** EXERCISE PROMPT **
Repeat nothing but the lines below running from the one containing "を見つける度にその胸を揉んでしまうようになった。プログラマーと" to the one containing "間になることも可能。人間になった際は容姿端麗で、冷静沈着な言動". Keep both end lines.

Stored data
>>
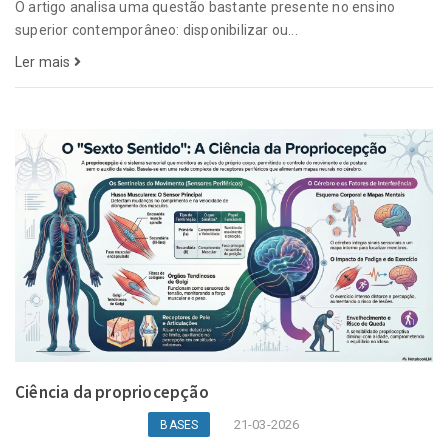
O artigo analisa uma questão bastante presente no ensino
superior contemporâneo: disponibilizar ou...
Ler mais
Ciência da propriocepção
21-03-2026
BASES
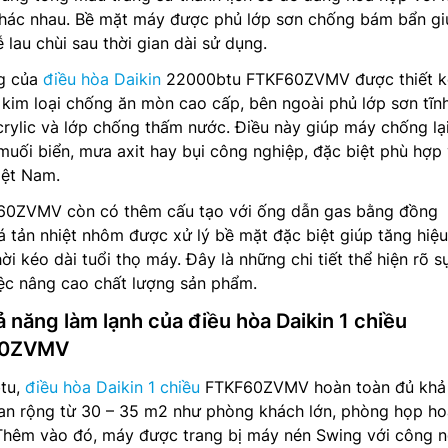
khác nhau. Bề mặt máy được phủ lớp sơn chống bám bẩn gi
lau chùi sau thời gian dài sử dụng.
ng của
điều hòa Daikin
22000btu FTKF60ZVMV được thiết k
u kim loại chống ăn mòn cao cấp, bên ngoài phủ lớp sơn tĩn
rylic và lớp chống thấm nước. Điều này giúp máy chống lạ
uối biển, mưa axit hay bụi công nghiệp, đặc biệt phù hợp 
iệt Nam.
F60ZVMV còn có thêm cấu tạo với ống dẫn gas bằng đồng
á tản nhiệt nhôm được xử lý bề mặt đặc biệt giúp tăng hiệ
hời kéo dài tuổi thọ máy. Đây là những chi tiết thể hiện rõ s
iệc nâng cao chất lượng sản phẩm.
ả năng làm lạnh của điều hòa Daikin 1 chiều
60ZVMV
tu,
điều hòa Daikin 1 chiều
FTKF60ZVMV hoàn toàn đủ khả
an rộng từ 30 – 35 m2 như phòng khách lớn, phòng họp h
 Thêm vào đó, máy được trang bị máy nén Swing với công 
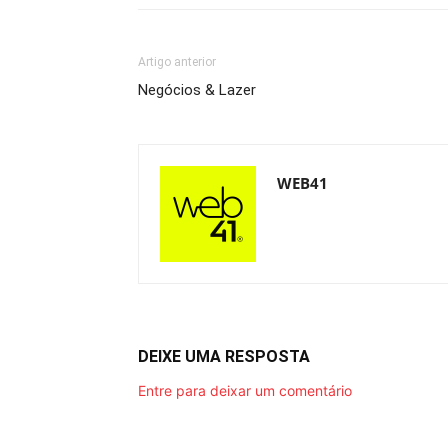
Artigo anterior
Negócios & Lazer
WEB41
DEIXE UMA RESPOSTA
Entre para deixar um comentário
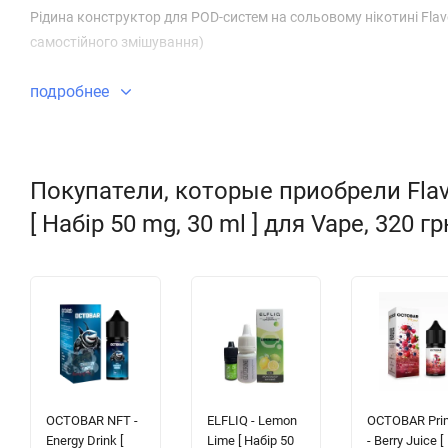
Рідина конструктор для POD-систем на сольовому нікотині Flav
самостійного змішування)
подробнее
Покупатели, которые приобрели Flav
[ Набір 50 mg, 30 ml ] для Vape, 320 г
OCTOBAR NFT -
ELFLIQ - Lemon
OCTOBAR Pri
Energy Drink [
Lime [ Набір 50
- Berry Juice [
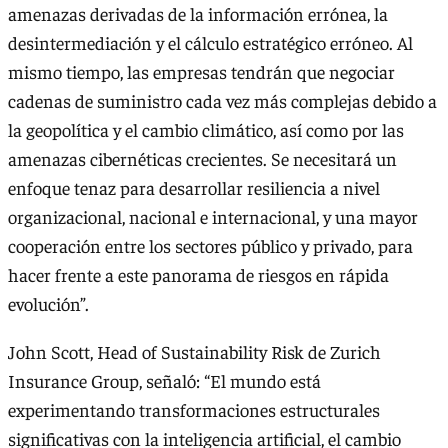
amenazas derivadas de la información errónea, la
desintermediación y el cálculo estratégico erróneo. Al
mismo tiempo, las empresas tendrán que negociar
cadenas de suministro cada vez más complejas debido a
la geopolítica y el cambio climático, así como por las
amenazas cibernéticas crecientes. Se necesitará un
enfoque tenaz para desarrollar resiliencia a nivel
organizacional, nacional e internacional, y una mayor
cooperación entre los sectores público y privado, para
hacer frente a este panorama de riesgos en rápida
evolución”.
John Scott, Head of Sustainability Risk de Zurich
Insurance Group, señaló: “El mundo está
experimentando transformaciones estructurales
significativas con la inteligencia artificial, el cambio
<<
>>
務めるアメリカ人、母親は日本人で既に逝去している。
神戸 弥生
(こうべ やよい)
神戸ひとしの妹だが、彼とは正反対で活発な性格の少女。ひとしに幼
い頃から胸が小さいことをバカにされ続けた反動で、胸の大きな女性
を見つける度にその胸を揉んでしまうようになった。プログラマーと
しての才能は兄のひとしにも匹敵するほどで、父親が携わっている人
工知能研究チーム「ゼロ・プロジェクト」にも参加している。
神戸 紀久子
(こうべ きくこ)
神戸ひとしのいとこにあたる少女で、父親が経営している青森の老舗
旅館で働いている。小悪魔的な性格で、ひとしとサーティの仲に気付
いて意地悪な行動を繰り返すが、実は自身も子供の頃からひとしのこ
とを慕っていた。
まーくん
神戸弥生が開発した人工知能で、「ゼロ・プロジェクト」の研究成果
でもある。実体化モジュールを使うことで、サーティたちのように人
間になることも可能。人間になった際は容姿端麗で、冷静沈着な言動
<<
>>
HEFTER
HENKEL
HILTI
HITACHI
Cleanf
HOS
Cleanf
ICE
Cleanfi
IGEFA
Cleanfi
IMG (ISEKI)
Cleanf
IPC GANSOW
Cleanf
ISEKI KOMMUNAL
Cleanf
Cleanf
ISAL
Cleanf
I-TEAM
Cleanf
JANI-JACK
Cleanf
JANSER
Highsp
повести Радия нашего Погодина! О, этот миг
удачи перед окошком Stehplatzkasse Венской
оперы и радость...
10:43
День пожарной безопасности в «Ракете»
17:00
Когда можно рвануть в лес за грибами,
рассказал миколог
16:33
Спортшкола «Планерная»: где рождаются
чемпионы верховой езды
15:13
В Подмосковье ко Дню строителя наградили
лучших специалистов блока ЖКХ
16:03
<<
** YOUR SOLUTION **
を見つける度にその胸を揉んでしまうようになった。プログラマーと
しての才能は兄のひとしにも匹敵するほどで、父親が携わっている人
工知能研究チーム「ゼロ・プロジェクト」にも参加している。
神戸 紀久子
(こうべ きくこ)
神戸ひとしのいとこにあたる少女で、父親が経営している青森の老舗
旅館で働いている。小悪魔的な性格で、ひとしとサーティの仲に気付
いて意地悪な行動を繰り返すが、実は自身も子供の頃からひとしのこ
とを慕っていた。
まーくん
神戸弥生が開発した人工知能で、「ゼロ・プロジェクト」の研究成果
でもある。実体化モジュールを使うことで、サーティたちのように人
間になることも可能。人間になった際は容姿端麗で、冷静沈着な言動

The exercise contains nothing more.